I honestly doubt that Desperate Housewives really has broken up that many marriages. Maybe it’s not Mr Batstone’s bag, but my wife and I really like it – we watch it and giggle in horror at their antics, and maybe even feel a little thankful that our lives are so not even a little like that. Maybe we’ll experience some kind of cumulative effect down the road, who knows. But the content of any given TV show, or even the lot of them, worries me far, far less than the cumulative effect of all the commercials. So. very. many. commercials.
Or for that matter, look at land use decisions. I’m sure the isolation and long commute times involved with the suburbs have caused far more divorces than all the lousy TV shows ever made. I’ve even seen quantitative data on this and it’s not pretty. Or look at our crappy family leave policies, or the fact that Americans work more hours than anyone else in the world, or the number of people with two or more jobs, etc etc. There are a lot of factors that go into divorce rate and I’d have to guess that bad TV isn’t anywhere near the top 10.
A little while back I read a curious little book called Bang, which was primarily about getting heard in today’s media environment. It was also an utterly fascinating peek inside the world of television advertising. The secondary message I got from it was a little horrifying: our society pays it’s best and brightest huge, huge quantites of money to sit around all day and do their absolute best to persuade people that they’re dissatisfied in as many ways as possible and that the purchse of products is the path towards redeeming this. I don’t know if the social costs of this are even quantifiable, but obviously the advertising industry in this country has truly enormous agenda setting capacity.
There are two great metanarratives about why it seems like society is going downhill. The conservatives argue that it all fell apart with some mushy and vague increase in “loose morals” that has something to do with the 60s.
I would say the progressive antithesis to this should go something like this: first of all, things are improving in many, many ways. During the 60s and since then, substantial freedoms have expanded almost continuously. And to the extent that they haven’t, the problems are the usual suspects: capitalism, oligarchy and imperialism far outside the boundaries of democracy are complicit in if not primarily responsible for a whole lot of the problems. Sure, it’s a lot easier and probably a lot more profitable to blame it on gay people or immigrants, but that doesn’t make it right.

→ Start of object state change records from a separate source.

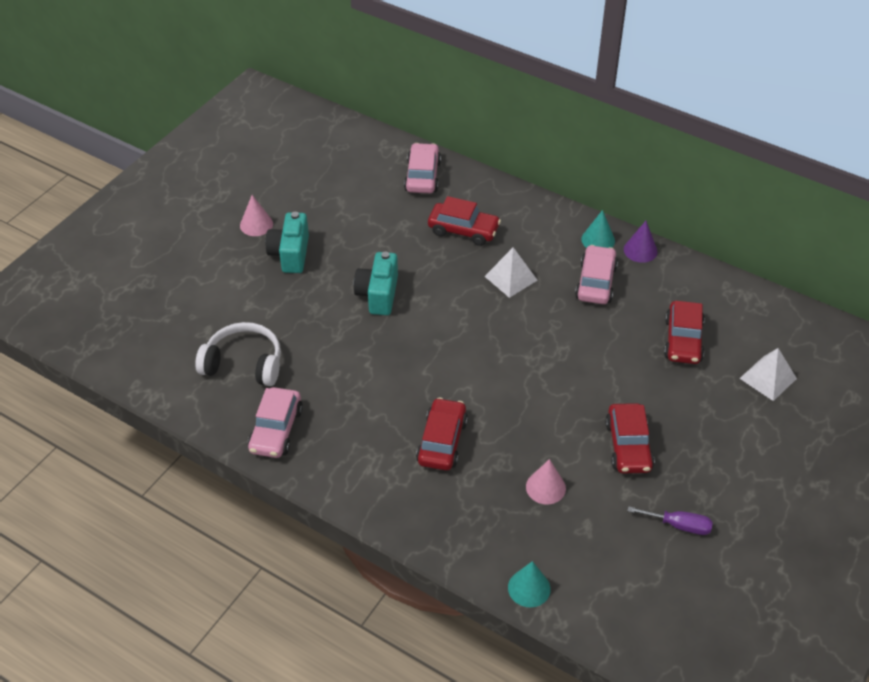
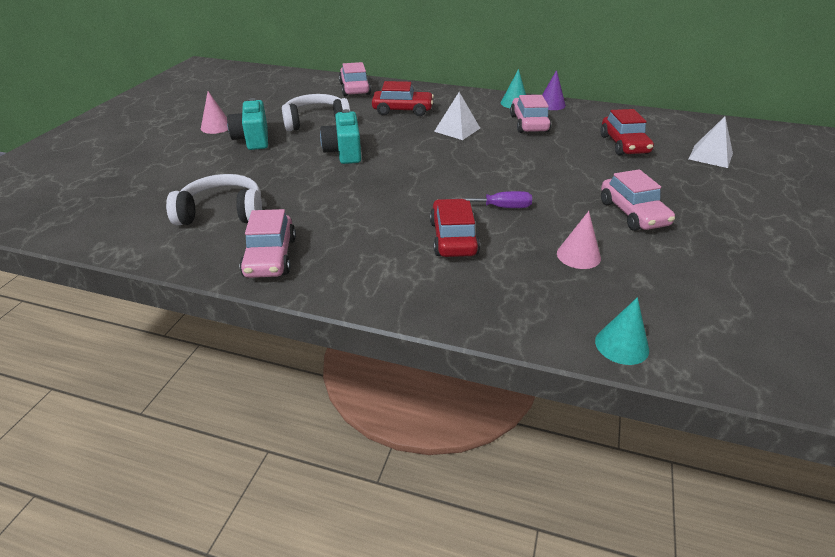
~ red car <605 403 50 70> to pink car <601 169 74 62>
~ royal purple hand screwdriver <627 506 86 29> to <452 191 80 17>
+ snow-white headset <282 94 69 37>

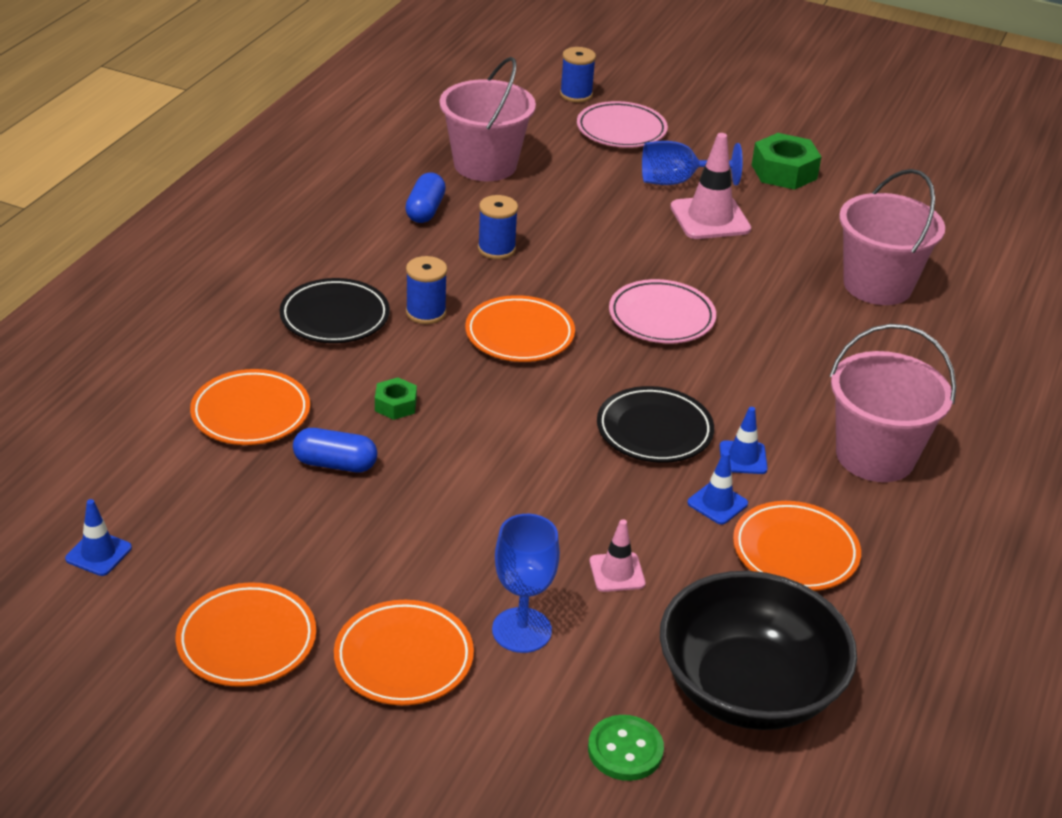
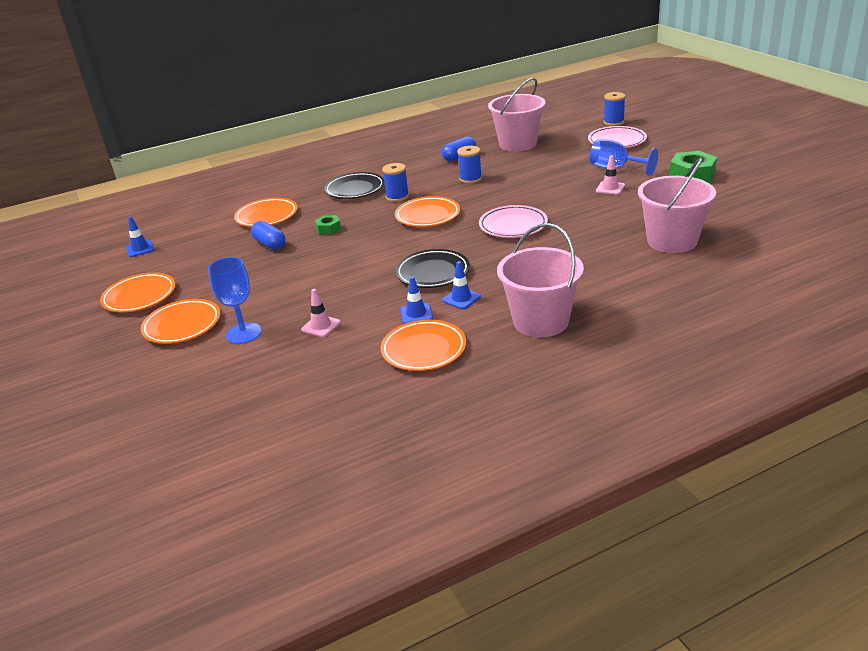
~ pink traffic cone <670 133 81 106> = <596 155 29 40> x0.55
- jet-black bowl <660 571 197 159>
- emerald button <588 715 76 66>

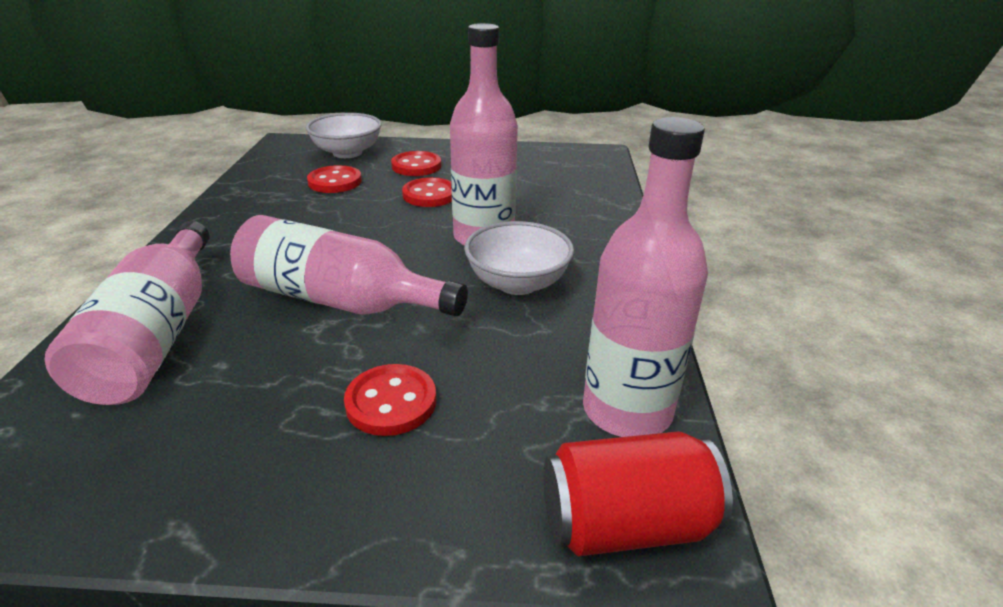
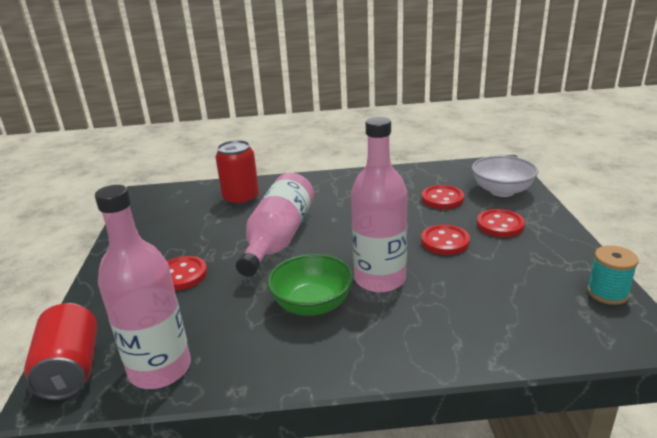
~ pink drink bottle <44 221 165 184> to red tin <215 140 44 66>
~ snow-white bowl <464 221 110 74> to emerald bowl <267 254 87 62>
+ teal reel of thread <587 245 52 60>

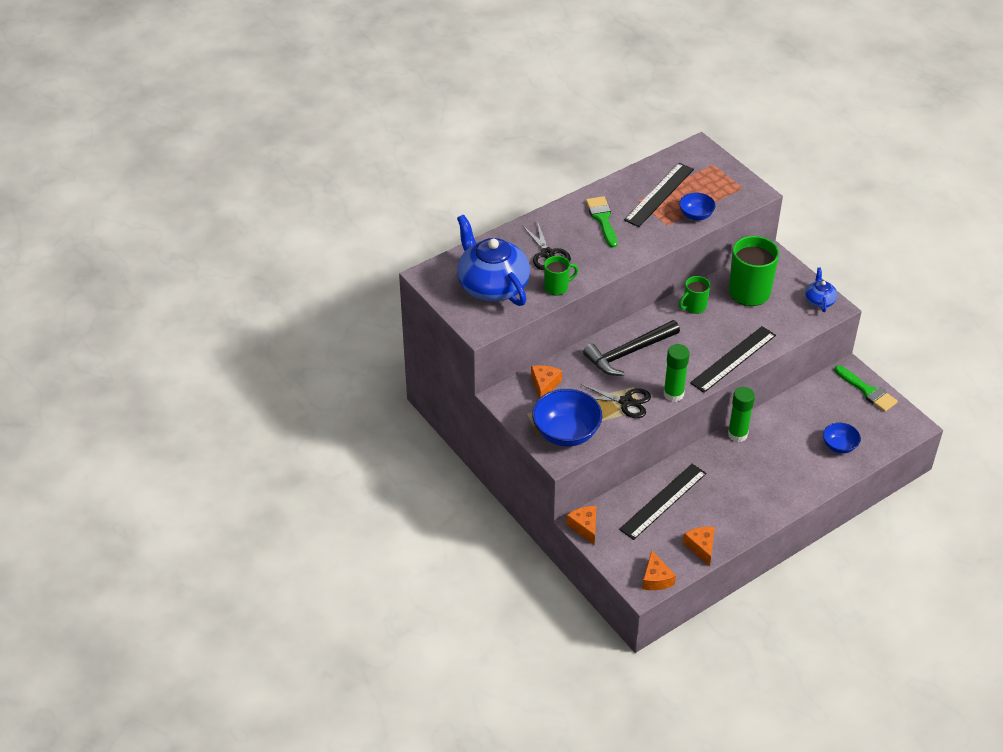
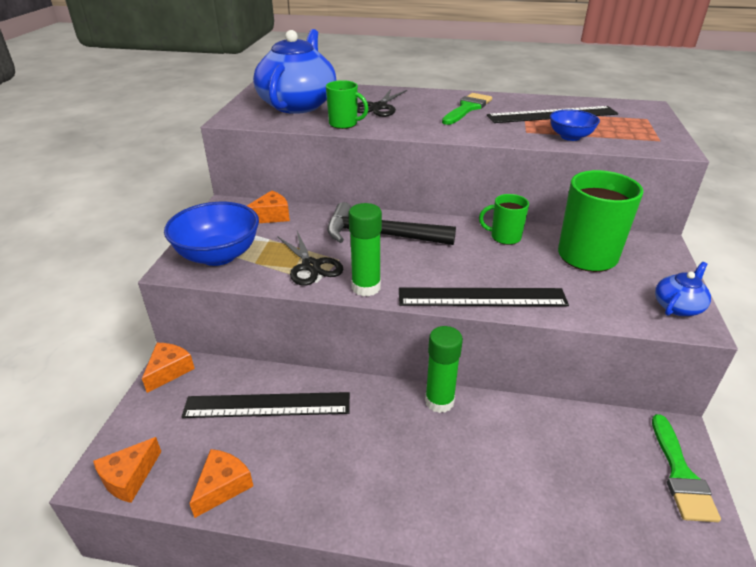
- cobalt bowl <823 422 38 32>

The best frame for how we go about fixing this that I’ve seen so far is “housebreak capitalism.” It’s perfect because it neatly dissects the scourging charges of socialism that come wheeling in from the right anyone proposes even the vaguest of challenges to market fundamentalist orthodoxy. Capitalism is a good thing in the same way that a puppy is a good thing. When a puppy poops all over the rug, you don’t kill the puppy, you train it. The market fundies are always accusing us of trying to kill the puppy, when nothing could be further from the truth. We just don’t want it to poop all over the rug.